After glass eel is completely accustomed to eating tubificid from the basket, the diet must be changed gradually from starter to formulated diet feed or fresh fish, meat or minced beef liver. At first, a mixed diet is prepared by mixing 5–7 parts by weight of formulated diet feed with 5–3 parts by weight of tubificid. After kneading the mixed diet feed, this is given to the glass eels in the basket. If the formulated diet feed contains alfa-potato starch as binder, it should be prepared just before each feeding time. The amount of tubificid decreases gradually, and formulated diet feed increases correspondingly. In several days, the eels will be accustomed to eating only formulated diet feed. After domestication, the diet feed should be given at a rate corresponding only to the amount that they can eat completely in about 10–20 minutes. At this stage, the eels should be fed two to four times daily, but when the eels become bigger and all the eels are trained to eat sufficiently in one feeding, the frequency decreases to once daily. In commercial-sized eel culture, feed is normally given once in the morning. Just after feeding time, the remaining diet feed on the basket and at the bottom of the ond should be taken out, even though a small number of fish continue to eat. In eel culture techniques, this nursery stage is a most important step because the digestive ability of eel will be strengthened by eating sufficient amounts of diet feed at this elver stage.

c) Feeding rate

The daily feeding rate of formulated feed at a water temperature of 25°C is 6 to 8 percent of the total wet body weight for glass eel and small-sized eels, and 2 to 3 percent for bigger sizes. For fresh fish feed, the feeding rate at 25°C is 20 to 30 percent of the total wet weight of glass eels and small-sized eels, and about 10 percent for bigger eels. Since these figures are standard feeding rates, changes to the daily feeding rate should be made by observing eels and checking water conditions, such as temperature and oxygen content. Good results are not usually obtained by overfeeding larger eels, especially during the summer. Fish can eat a lot of feed during the warm season, but should be fed rather less than satiation for best food conversion efficiency, which for dry feeds should be 2–2.5:1 (weight of food fed: weight of fish growth).

d) Size differences

Many workers have reported that eels raised in experimental tanks showed great variations in their growth. It has also been known from experience in eel culture that growth varies greatly. Because of this characteristic, the eel farmer has to carry out several sorting or grading operations during the rearing of eels. This usually requires several types of pond, suitable for different growth stages of the eels. In commercial-sized eel ponds, bigger sizes of eel are sometimes harvested by a thinned-out operation using a net of a suitable size.

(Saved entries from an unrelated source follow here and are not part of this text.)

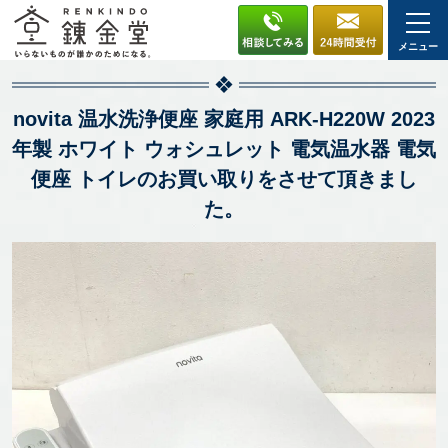
メニュー
novita 温水洗浄便座 家庭用 ARK-H220W 2023
年製 ホワイト ウォシュレット 電気温水器 電気
便座 トイレのお買い取りをさせて頂きまし
た。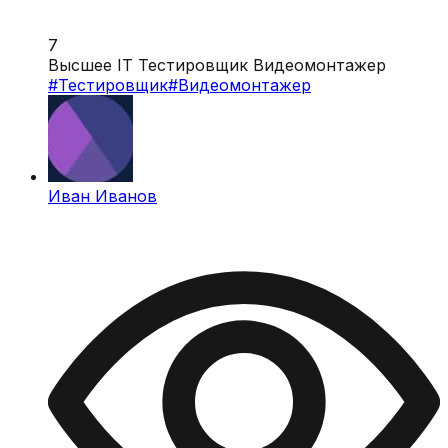
7
Высшее IT Тестировщик Видеомонтажер
#
Тестировщик
#
Видеомонтажер
Иван Иванов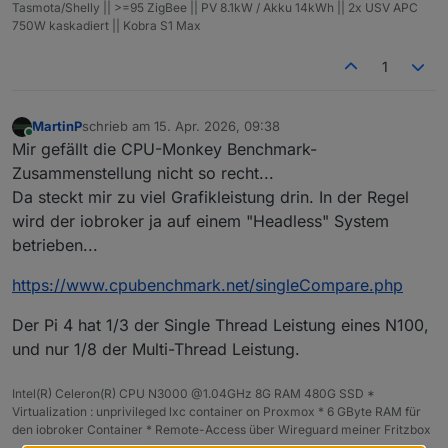
Tasmota/Shelly || >=95 ZigBee || PV 8.1kW / Akku 14kWh || 2x USV APC
750W kaskadiert || Kobra S1 Max
1
MartinP
schrieb am
15. Apr. 2026, 09:38
zuletzt editiert von
Online
Mir gefällt die CPU-Monkey Benchmark-
Zusammenstellung nicht so recht...
Da steckt mir zu viel Grafikleistung drin. In der Regel
wird der iobroker ja auf einem "Headless" System
betrieben...
https://www.cpubenchmark.net/singleCompare.php
Der Pi 4 hat 1/3 der Single Thread Leistung eines N100,
und nur 1/8 der Multi-Thread Leistung.
Intel(R) Celeron(R) CPU N3000 @1.04GHz 8G RAM 480G SSD *
Virtualization : unprivileged lxc container on Proxmox * 6 GByte RAM für
den iobroker Container * Remote-Access über Wireguard meiner Fritzbox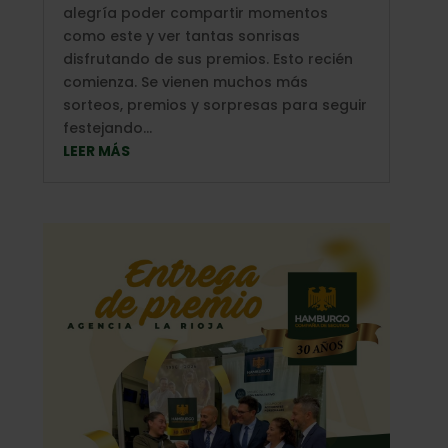
alegría poder compartir momentos
como este y ver tantas sonrisas
disfrutando de sus premios. Esto recién
comienza. Se vienen muchos más
sorteos, premios y sorpresas para seguir
festejando...
LEER MÁS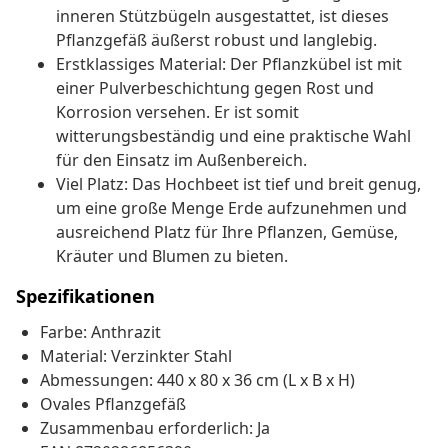
inneren Stützbügeln ausgestattet, ist dieses
Pflanzgefäß äußerst robust und langlebig.
Erstklassiges Material: Der Pflanzkübel ist mit
einer Pulverbeschichtung gegen Rost und
Korrosion versehen. Er ist somit
witterungsbeständig und eine praktische Wahl
für den Einsatz im Außenbereich.
Viel Platz: Das Hochbeet ist tief und breit genug,
um eine große Menge Erde aufzunehmen und
ausreichend Platz für Ihre Pflanzen, Gemüse,
Kräuter und Blumen zu bieten.
Spezifikationen
Farbe: Anthrazit
Material: Verzinkter Stahl
Abmessungen: 440 x 80 x 36 cm (L x B x H)
Ovales Pflanzgefäß
Zusammenbau erforderlich: Ja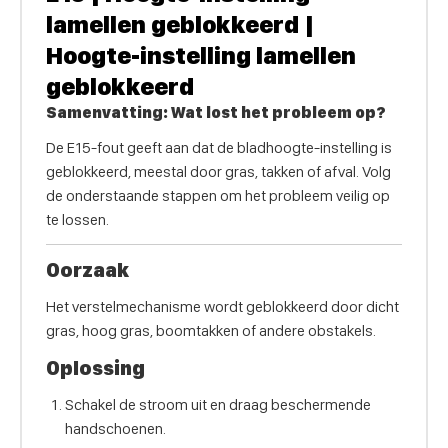
lamellen geblokkeerd |
Hoogte-instelling lamellen
geblokkeerd
Samenvatting: Wat lost het probleem op?
De E15-fout geeft aan dat de bladhoogte-instelling is
geblokkeerd, meestal door gras, takken of afval. Volg
de onderstaande stappen om het probleem veilig op
te lossen.
Oorzaak
Het verstelmechanisme wordt geblokkeerd door dicht
gras, hoog gras, boomtakken of andere obstakels.
Oplossing
Schakel de stroom uit en draag beschermende
handschoenen.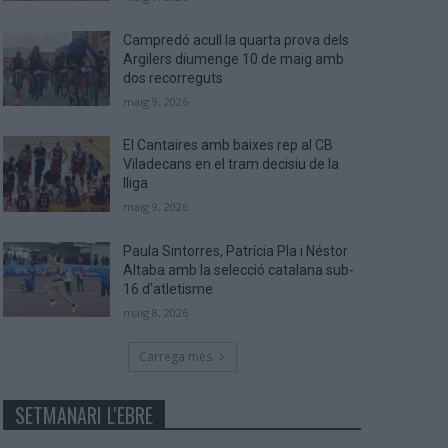
Campredó acull la quarta prova dels
Argilers diumenge 10 de maig amb
dos recorreguts
maig 9, 2026
El Cantaires amb baixes rep al CB
Viladecans en el tram decisiu de la
lliga
maig 9, 2026
Paula Sintorres, Patrícia Pla i Néstor
Altaba amb la selecció catalana sub-
16 d’atletisme
maig 8, 2026
Carrega més
SETMANARI L'EBRE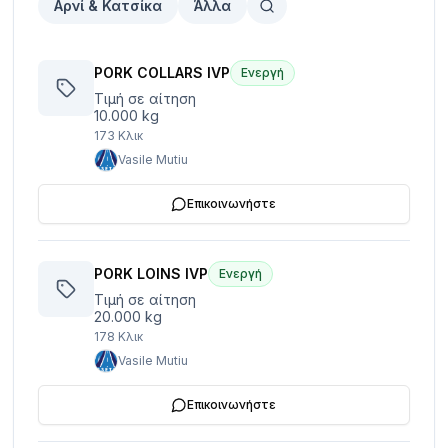
Αρνί & Κατσίκα
Άλλα
PORK COLLARS IVP
Ενεργή
Τιμή σε αίτηση
10.000 kg
173
Κλικ
Vasile Mutiu
Επικοινωνήστε
PORK LOINS IVP
Ενεργή
Τιμή σε αίτηση
20.000 kg
178
Κλικ
Vasile Mutiu
Επικοινωνήστε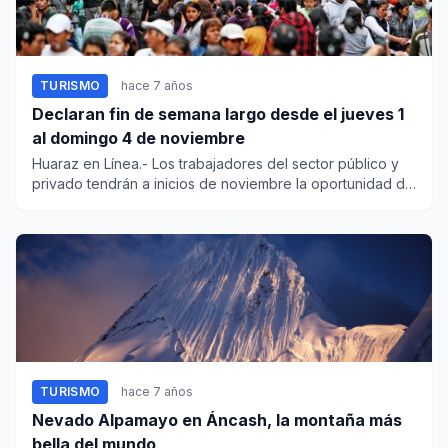
TURISMO
hace 7 años
Declaran fin de semana largo desde el jueves 1
al domingo 4 de noviembre
Huaraz en Línea.- Los trabajadores del sector público y
privado tendrán a inicios de noviembre la oportunidad de
di...
TURISMO
hace 7 años
Nevado Alpamayo en Áncash, la montaña más
bella del mundo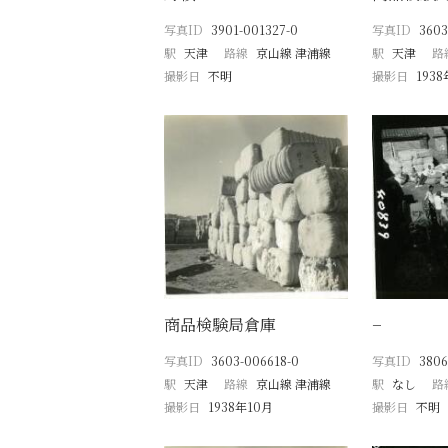
写真ID
3901-001327-0
写真ID
3603
駅
天津
路線
京山線 津浦線
駅
天津
路
撮影日
不明
撮影日
193
商品検験局倉庫
−
写真ID
3603-006618-0
写真ID
3806
駅
天津
路線
京山線 津浦線
駅
なし
路
撮影日
1938年10月
撮影日
不明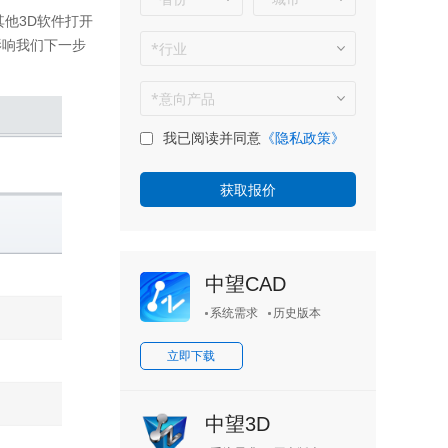
其他3D软件打开
影响我们下一步
我已阅读并同意
《隐私政策》
中望CAD
系统需求
历史版本
立即下载
中望3D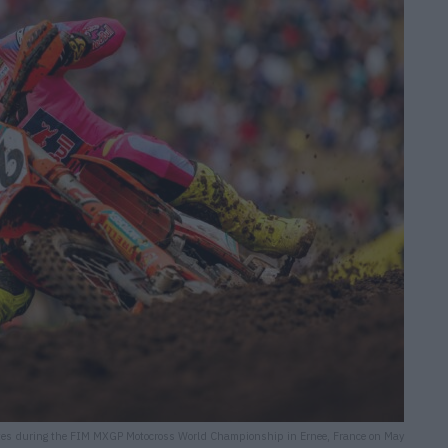
tes during the FIM MXGP Motocross World Championship in Ernee, France on May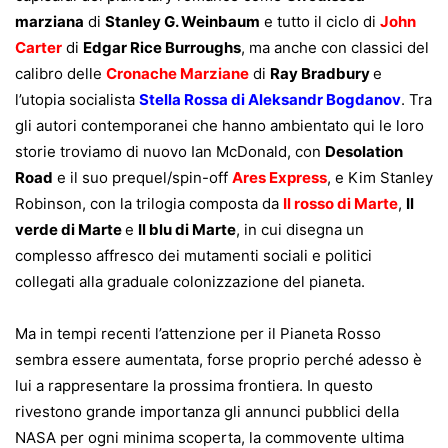
marziana
di
Stanley G. Weinbaum
e tutto il ciclo di
John
Carter
di
Edgar Rice Burroughs
, ma anche con classici del
calibro delle
Cronache Marziane
di
Ray Bradbury
e
l’utopia socialista
Stella Rossa di Aleksandr Bogdanov
. Tra
gli autori contemporanei che hanno ambientato qui le loro
storie troviamo di nuovo Ian McDonald, con
Desolation
Road
e il suo prequel/spin-off
Ares Express
, e Kim Stanley
Robinson, con la trilogia composta da
Il rosso di Marte
,
Il
verde di Marte
e
Il blu di Marte
, in cui disegna un
complesso affresco dei mutamenti sociali e politici
collegati alla graduale colonizzazione del pianeta.
Ma in tempi recenti l’attenzione per il Pianeta Rosso
sembra essere aumentata, forse proprio perché adesso è
lui a rappresentare la prossima frontiera. In questo
rivestono grande importanza gli annunci pubblici della
NASA per ogni minima scoperta, la commovente ultima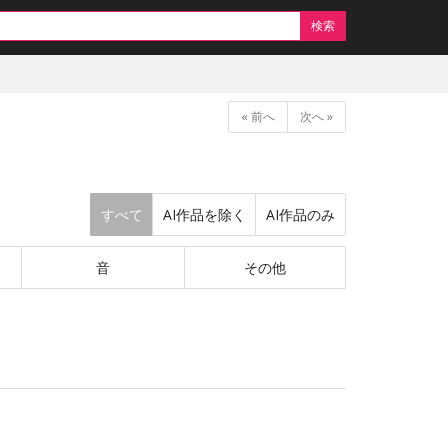
検索
«
前へ
次へ
»
すべて
AI作品を除く
AI作品のみ
音
その他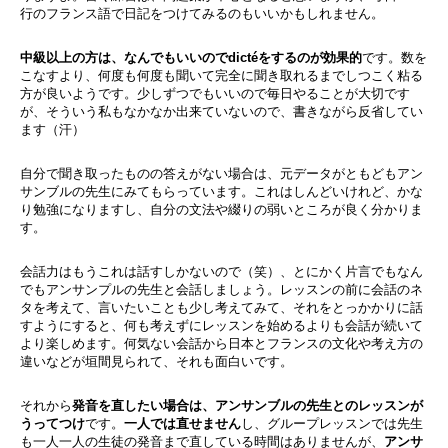
行のフランス語で日記をつけてみるのもいいかもしれません。
中級以上の方は、なんでもいいのでdictéをするのが効果的
です。数を
こなすより、何度も何度も聞いて完全に聞き取れるまでしつこく粘る
方が良いようです。少しずつでもいいので毎日やることが大切です
が、そういう私もなかなか出来ていないので、書きながら反省してい
ます（汗）
自分で聞き取ったものの答えがない場合は、元データがともどもアン
サンブルの先生にみてもらっています。これはしんどいけれど、かな
り勉強になりますし、自分の文法や綴りの弱いところが良く分かりま
す。
会話力はもうこれは話すしかないので（笑）、とにかく片言でもなん
でもアンサンプルの先生と会話しましょう。レッスンの前に会話のネ
タを考えて、言いたいことも少し考えてみて、それをとっかかりに話
すようにすると、何も考えずにレッスンを始めるよりも会話が続いて
より楽しめます。何気ない会話から日本とフランスの文化や考え方の
違いなどが垣間見られて、それも面白いです。
それから
発音を直したい場合は、アンサンブルの先生とのレッスンが
うってつけ
です。
一人では直せません
し、グループレッスンでは先生
も一人一人の生徒の発音まで直している時間はありませんが、
アンサ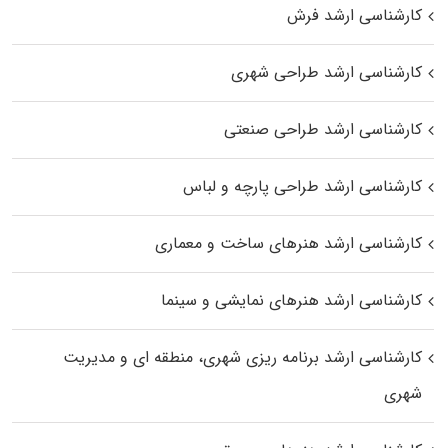
کارشناسی ارشد فرش
کارشناسی ارشد طراحی شهری
کارشناسی ارشد طراحی صنعتی
کارشناسی ارشد طراحی پارچه و لباس
کارشناسی ارشد هنرهای ساخت و معماری
کارشناسی ارشد هنرهای نمایشی و سینما
کارشناسی ارشد برنامه ریزی شهری، منطقه‌ ای و مدیریت
شهری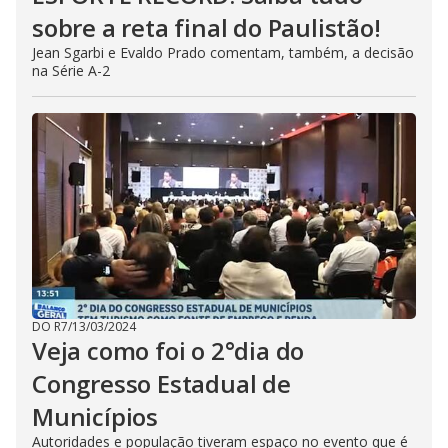
sobre a reta final do Paulistão!
Jean Sgarbi e Evaldo Prado comentam, também, a decisão
na Série A-2
DO R7
/
13/03/2024
Veja como foi o 2°dia do
Congresso Estadual de
Municípios
Autoridades e população tiveram espaço no evento que é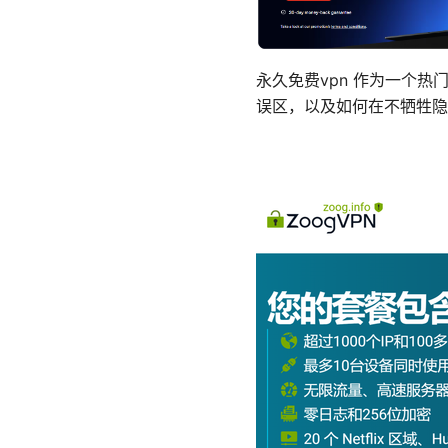
永久免费vpn 作为一个
误区，以及如何在不牺牲隐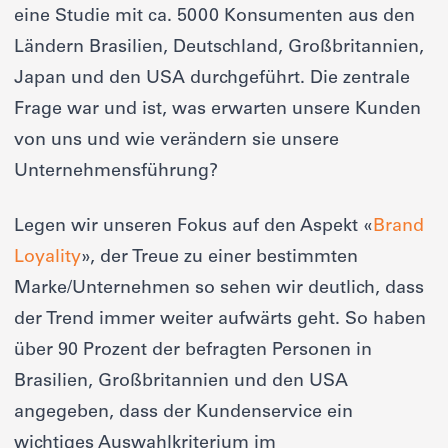
eine Studie mit ca. 5000 Konsumenten aus den
Ländern Brasilien, Deutschland, Großbritannien,
Japan und den USA durchgeführt. Die zentrale
Frage war und ist, was erwarten unsere Kunden
von uns und wie verändern sie unsere
Unternehmensführung?
Legen wir unseren Fokus auf den Aspekt «
Brand
Loyality
», der Treue zu einer bestimmten
Marke/Unternehmen so sehen wir deutlich, dass
der Trend immer weiter aufwärts geht. So haben
über 90 Prozent der befragten Personen in
Brasilien, Großbritannien und den USA
angegeben, dass der Kundenservice ein
wichtiges Auswahlkriterium im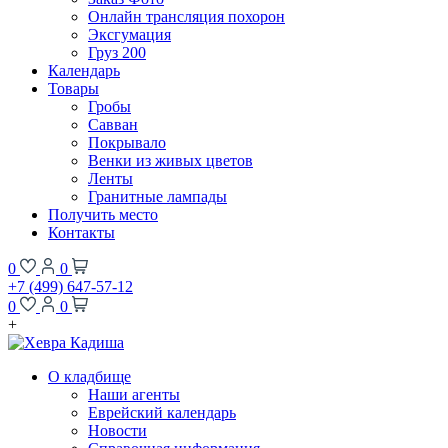
Онлайн трансляция похорон
Эксгумация
Груз 200
Календарь
Товары
Гробы
Савван
Покрывало
Венки из живых цветов
Ленты
Гранитные лампады
Получить место
Контакты
0
0
+7 (499) 647-57-12
0
0
+
О кладбище
Наши агенты
Еврейский календарь
Новости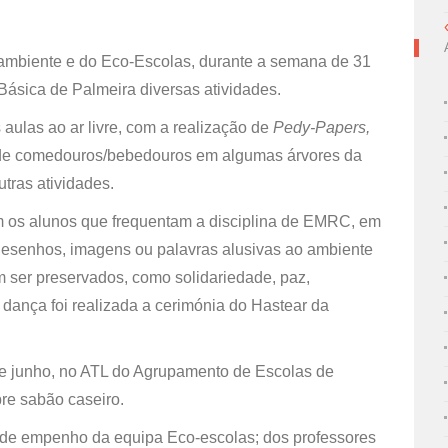
ambiente e do Eco-Escolas, durante a semana de 31
Básica de Palmeira diversas atividades.
aulas ao ar livre, com a realização de
Pedy-Papers,
 de comedouros/bebedouros em algumas árvores da
tras atividades.
m os alunos que frequentam a disciplina de EMRC, em
desenhos, imagens ou palavras alusivas ao ambiente
m ser preservados, como solidariedade, paz,
da dança foi realizada a cerimónia do Hastear da
 de junho, no ATL do Agrupamento de Escolas de
re sabão caseiro.
de empenho da equipa Eco-escolas; dos professores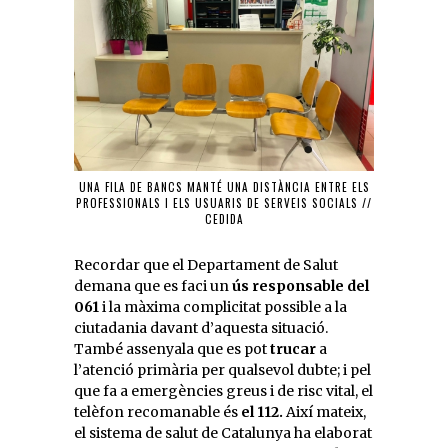
UNA FILA DE BANCS MANTÉ UNA DISTÀNCIA ENTRE ELS
PROFESSIONALS I ELS USUARIS DE SERVEIS SOCIALS //
CEDIDA
Recordar que el Departament de Salut
demana que es faci un
ús responsable del
061
i la màxima complicitat possible a la
ciutadania davant d’aquesta situació.
També assenyala que es pot
trucar
a
l’atenció primària per qualsevol dubte; i pel
que fa a emergències greus i de risc vital, el
telèfon recomanable és
el 112.
Així mateix,
el sistema de salut de Catalunya ha elaborat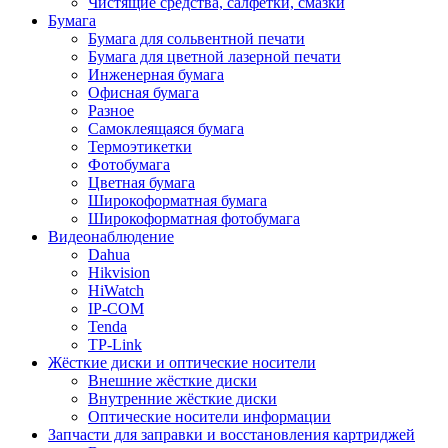
Чистящие средства, салфетки, смазки
Бумага
Бумага для сольвентной печати
Бумага для цветной лазерной печати
Инженерная бумага
Офисная бумага
Разное
Самоклеящаяся бумага
Термоэтикетки
Фотобумага
Цветная бумага
Широкоформатная бумага
Широкоформатная фотобумага
Видеонаблюдение
Dahua
Hikvision
HiWatch
IP-COM
Tenda
TP-Link
Жёсткие диски и оптические носители
Внешние жёсткие диски
Внутренние жёсткие диски
Оптические носители информации
Запчасти для заправки и восстановления картриджей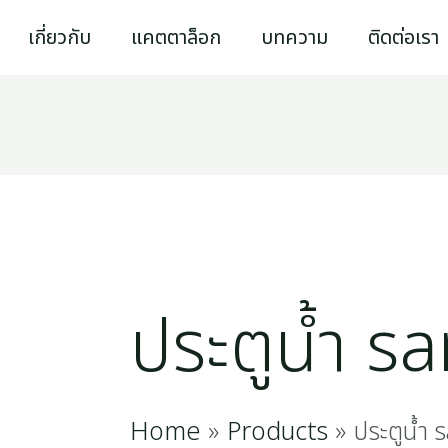
Sorted
เกี่ยวกับ
แคตตาล็อก
บทความ
ติดต่อเรา
by
popularity
ประตูน้ำ s
Home
Products
ประตูน้ำ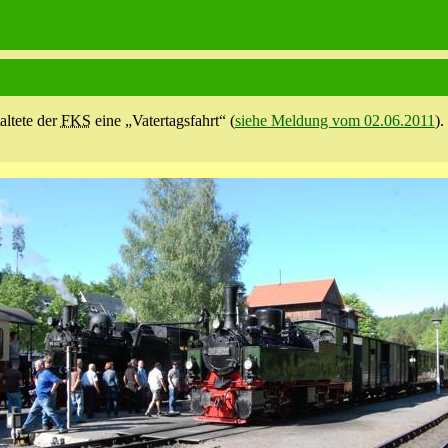
altete der
FKS
eine „Vatertagsfahrt“ (
siehe Meldung vom 02.06.2011
).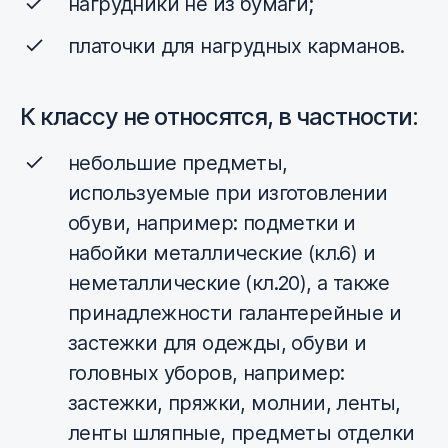
нагрудники не из бумаги;
платочки для нагрудных карманов.
К классу не относятся, в частности:
небольшие предметы,
используемые при изготовлении
обуви, например: подметки и
набойки металлические (кл.6) и
неметаллические (кл.20), а также
принадлежности галантерейные и
застежки для одежды, обуви и
головных уборов, например:
застежки, пряжки, молнии, ленты,
ленты шляпные, предметы отделки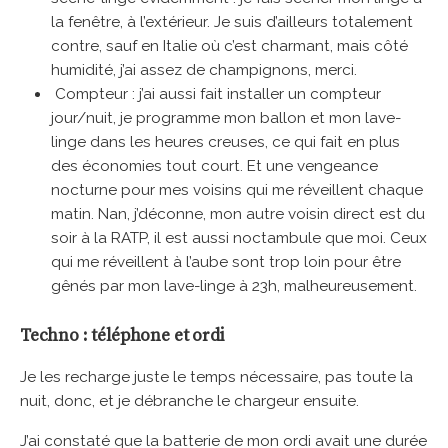
la fenêtre, à l’extérieur. Je suis d’ailleurs totalement
contre, sauf en Italie où c’est charmant, mais côté
humidité, j’ai assez de champignons, merci.
Compteur : j’ai aussi fait installer un compteur
jour/nuit, je programme mon ballon et mon lave-
linge dans les heures creuses, ce qui fait en plus
des économies tout court. Et une vengeance
nocturne pour mes voisins qui me réveillent chaque
matin. Nan, j’déconne, mon autre voisin direct est du
soir à la RATP, il est aussi noctambule que moi. Ceux
qui me réveillent à l’aube sont trop loin pour être
gênés par mon lave-linge à 23h, malheureusement.
Techno : téléphone et ordi
Je les recharge juste le temps nécessaire, pas toute la
nuit, donc, et je débranche le chargeur ensuite.
J’ai constaté que la batterie de mon ordi avait une durée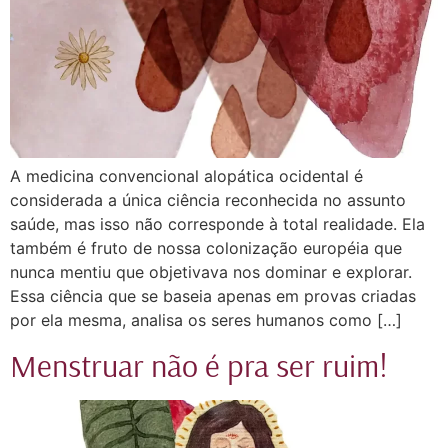
A medicina convencional alopática ocidental é
considerada a única ciência reconhecida no assunto
saúde, mas isso não corresponde à total realidade. Ela
também é fruto de nossa colonização européia que
nunca mentiu que objetivava nos dominar e explorar.
Essa ciência que se baseia apenas em provas criadas
por ela mesma, analisa os seres humanos como […]
Menstruar não é pra ser ruim!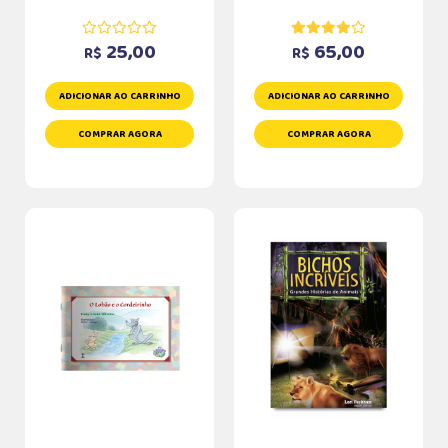
25,00
65,00
R$
R$
ADICIONAR AO CARRINHO
ADICIONAR AO CARRINHO
COMPRAR AGORA
COMPRAR AGORA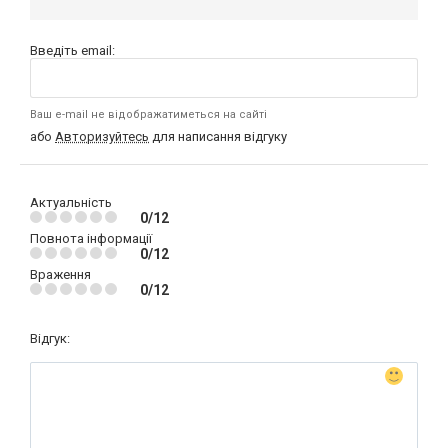
Введіть email:
Ваш e-mail не відображатиметься на сайті
або
Авторизуйтесь
для написання відгуку
Актуальність
0/12
Повнота інформації
0/12
Враження
0/12
Відгук:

e) Size difference with sex

The typical adult size of male eels is 40–50 cm in length and about 120–500 g in weight, but the female reaches 100 cm in length and 1–2 kg in weight. Size differences seem to be greater in European eel than in the Japanese eel. Commercial sizes of eel are 120–250 kg in Japan and over 500 g in Europe, though an intermediate-size market for 100–150 g eels is also developing. This means in practice that the European market consumes mainly females and the Japanese market consumes both males and females. If farmers wish to culture large-sized eels for the European market, they must select mainly females and therefore need more elvers for commercial success with eel culture. Growth rate differences are also significant: female eels can reach a weight of 0.5–1 kg in two to four years feeding under normal conditions, while males may take more than ten years to grow to 500 g.